Indonesia confirmed its first human deaths from bird flu, saying tests had shown that a man and his two daughters who died this month were suffering from the disease.

"It's confirmed. They died of the conventional bird flu virus which does not transmit from humans to humans," said Health Minister Siti Fadillah Supari.

She said the tests in Hong Kong were based on specimens from the father and one of the daughters, but it could be concluded that all three had died of the deadly H5N1 strain of bird flu.

"We don't distinguish between the three," she said Wednesday.

She said it was not known when and where the 38-year-old man, Iwan Siswara Rafei, and his two young daughters -- aged one and nine -- had been infected.

But authorities believed the three had contracted the disease at about the same time.

The family's house in Tangerang district, just southwest of Jakarta, is far from areas where there are bird flu outbreaks, she said.

Rafei and his daughters died within days of each other in hospital in the first half of July after suffering from severe pneumonia.

About 300 people who had contact with Rafei have been under observation -- including his wife, another daughter and the family's housemaid -- and they have shown no signs of sickness, Supari said.

Georg Petersen, a representative of the World Health Organisation in Jakarta, said Indonesia's bird flu deaths were not a "big surprise" because the country has had outbreaks of the disease since 2003.

"They may have had contact with chicken droppings," Petersen said.

He said the government should investigate how the three became infected and conduct surveillance to prevent further human infections.

Agriculture Ministry Anton Apriyanto has ordered a cull of poultry and pigs within a radius of three kilometers (two miles) of any bird flu outbreak.
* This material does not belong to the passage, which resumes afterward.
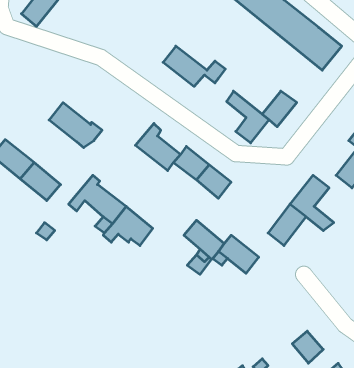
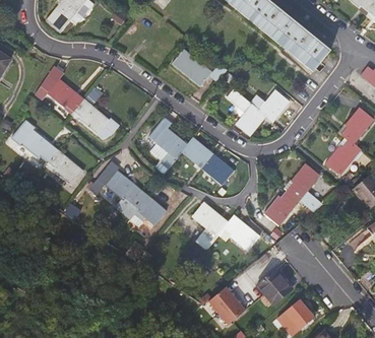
building: none -> [35,65,84,114]
building: none -> [258,269,293,307]
building: none -> [208,285,245,323]

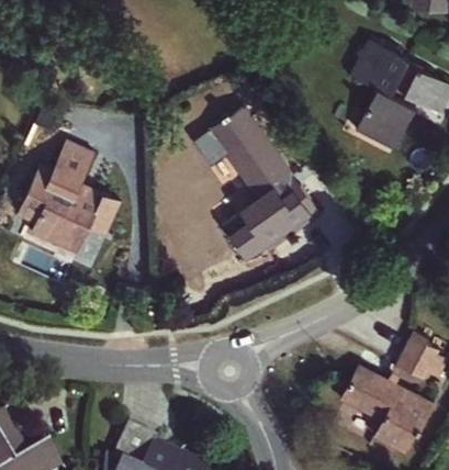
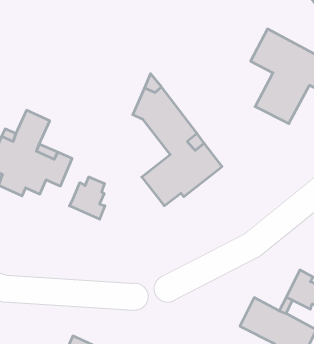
building: none -> [69,177,105,219]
The ministry has confirmed the bird flu virus in pigs in Banten province, just west of Jakarta.

The H5N1 strain of bird flu has so far been mainly transmitted between animals but it has also killed more than 50 people in Southeast Asia since 2003.

Experts fear it could mutate into a highly infectious strain that can be easily transmitted from animals to humans or from humans to humans, unleashing a pandemic that could kill tens of millions of people.

Supari said there was no reported case of human-to-human infection so far and called on people to remain calm.

Last month the health ministry reported the country's first human case of bird flu in a farm worker but the man is healthy and shows no symptoms.

The agriculture ministry said at least 9.5 million fowl had died since bird flu was first officially confirmed in Indonesia early last year.

The government launched a massive vaccination drive following the outbreak but it has been criticized for carrying out only limited culling.

Bird flu has now killed 58 people -- 39 Vietnamese, 12 Thais, four Cambodians and three Indonesians -- since late 2003.